Collected data
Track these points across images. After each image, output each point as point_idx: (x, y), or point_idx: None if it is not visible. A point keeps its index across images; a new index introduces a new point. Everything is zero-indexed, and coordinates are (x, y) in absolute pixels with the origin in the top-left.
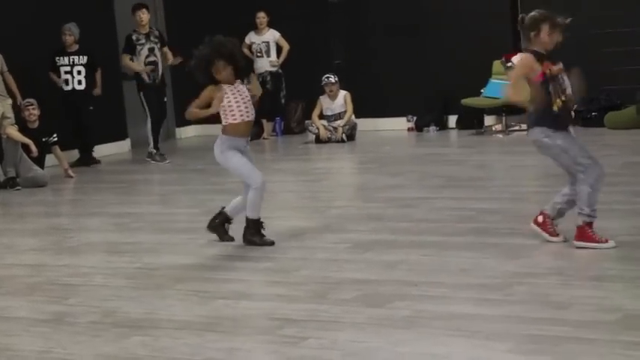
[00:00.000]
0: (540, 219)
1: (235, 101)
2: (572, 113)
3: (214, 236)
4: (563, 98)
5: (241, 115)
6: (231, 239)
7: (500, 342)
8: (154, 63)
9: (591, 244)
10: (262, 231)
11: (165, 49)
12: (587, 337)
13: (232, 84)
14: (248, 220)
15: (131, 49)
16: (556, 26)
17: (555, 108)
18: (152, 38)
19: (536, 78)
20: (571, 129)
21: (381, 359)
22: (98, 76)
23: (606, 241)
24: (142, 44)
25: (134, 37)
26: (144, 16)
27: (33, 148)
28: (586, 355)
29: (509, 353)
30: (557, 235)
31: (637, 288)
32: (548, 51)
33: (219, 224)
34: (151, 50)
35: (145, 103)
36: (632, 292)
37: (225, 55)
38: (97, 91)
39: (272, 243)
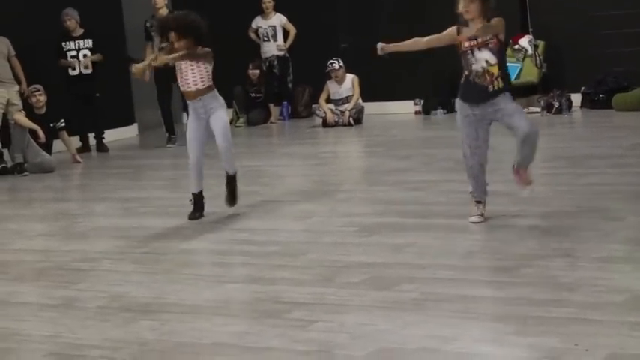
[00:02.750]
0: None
1: (181, 70)
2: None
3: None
4: (466, 72)
5: (182, 85)
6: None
7: (508, 324)
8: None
9: None
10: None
11: None
12: (594, 319)
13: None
14: None
15: (148, 36)
16: None
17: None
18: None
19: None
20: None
21: (389, 342)
22: (95, 57)
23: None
24: (155, 30)
25: (148, 24)
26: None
27: (41, 134)
28: (593, 337)
29: (516, 335)
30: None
31: None
32: (467, 21)
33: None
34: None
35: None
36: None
37: (178, 27)
38: (90, 60)
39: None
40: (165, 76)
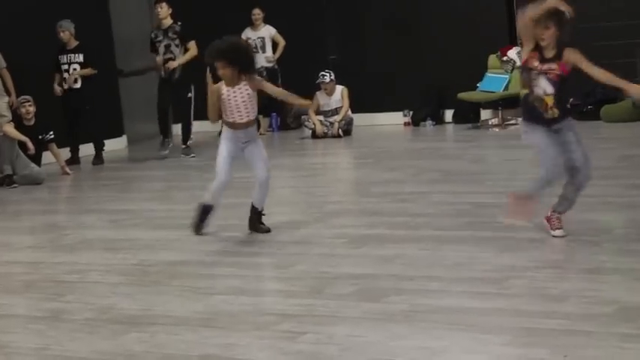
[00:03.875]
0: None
1: (228, 101)
2: (555, 116)
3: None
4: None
5: (232, 116)
6: (268, 230)
7: (496, 335)
8: (171, 60)
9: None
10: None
11: (190, 44)
12: (583, 330)
13: (232, 85)
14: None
15: (153, 48)
16: (538, 20)
17: (530, 98)
18: (170, 34)
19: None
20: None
21: (378, 353)
22: (85, 71)
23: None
24: (160, 41)
25: (152, 35)
26: (160, 10)
27: (30, 145)
28: (582, 348)
29: (505, 346)
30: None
31: (633, 280)
32: (546, 45)
33: (256, 220)
34: (167, 47)
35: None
36: (628, 285)
37: (226, 56)
38: (75, 76)
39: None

GOAL OF THE EXERCISE:
Please repeat the data above exactly as it appears, pictures excluded.

OUTPUT OF THE TASK:
Track these points across images. After each image, output each point as point_idx: (x, y), or point_idx: None if it is not visible. A point keeps its index across images; a new index introduces a new point. Everything is zero-indexed, and coordinates are (x, y) in absolute pixels with the origin in the top-left.
[00:00.000]
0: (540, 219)
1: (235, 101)
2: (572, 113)
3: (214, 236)
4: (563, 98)
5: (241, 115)
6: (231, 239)
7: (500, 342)
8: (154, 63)
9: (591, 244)
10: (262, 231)
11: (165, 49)
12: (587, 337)
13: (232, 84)
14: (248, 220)
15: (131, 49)
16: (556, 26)
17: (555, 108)
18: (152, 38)
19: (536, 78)
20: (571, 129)
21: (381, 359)
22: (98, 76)
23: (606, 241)
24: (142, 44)
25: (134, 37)
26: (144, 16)
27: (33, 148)
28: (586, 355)
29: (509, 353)
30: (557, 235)
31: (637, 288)
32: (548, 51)
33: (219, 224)
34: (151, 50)
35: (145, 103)
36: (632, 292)
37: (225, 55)
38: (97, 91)
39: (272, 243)
[00:02.750]
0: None
1: (181, 70)
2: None
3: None
4: (466, 72)
5: (182, 85)
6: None
7: (508, 324)
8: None
9: None
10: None
11: None
12: (594, 319)
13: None
14: None
15: (148, 36)
16: None
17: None
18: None
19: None
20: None
21: (389, 342)
22: (95, 57)
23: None
24: (155, 30)
25: (148, 24)
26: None
27: (41, 134)
28: (593, 337)
29: (516, 335)
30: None
31: None
32: (467, 21)
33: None
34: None
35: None
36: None
37: (178, 27)
38: (90, 60)
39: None
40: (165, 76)
[00:03.875]
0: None
1: (228, 101)
2: (555, 116)
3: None
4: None
5: (232, 116)
6: (268, 230)
7: (496, 335)
8: (171, 60)
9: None
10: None
11: (190, 44)
12: (583, 330)
13: (232, 85)
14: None
15: (153, 48)
16: (538, 20)
17: (530, 98)
18: (170, 34)
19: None
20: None
21: (378, 353)
22: (85, 71)
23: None
24: (160, 41)
25: (152, 35)
26: (160, 10)
27: (30, 145)
28: (582, 348)
29: (505, 346)
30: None
31: (633, 280)
32: (546, 45)
33: (256, 220)
34: (167, 47)
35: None
36: (628, 285)
37: (226, 56)
38: (75, 76)
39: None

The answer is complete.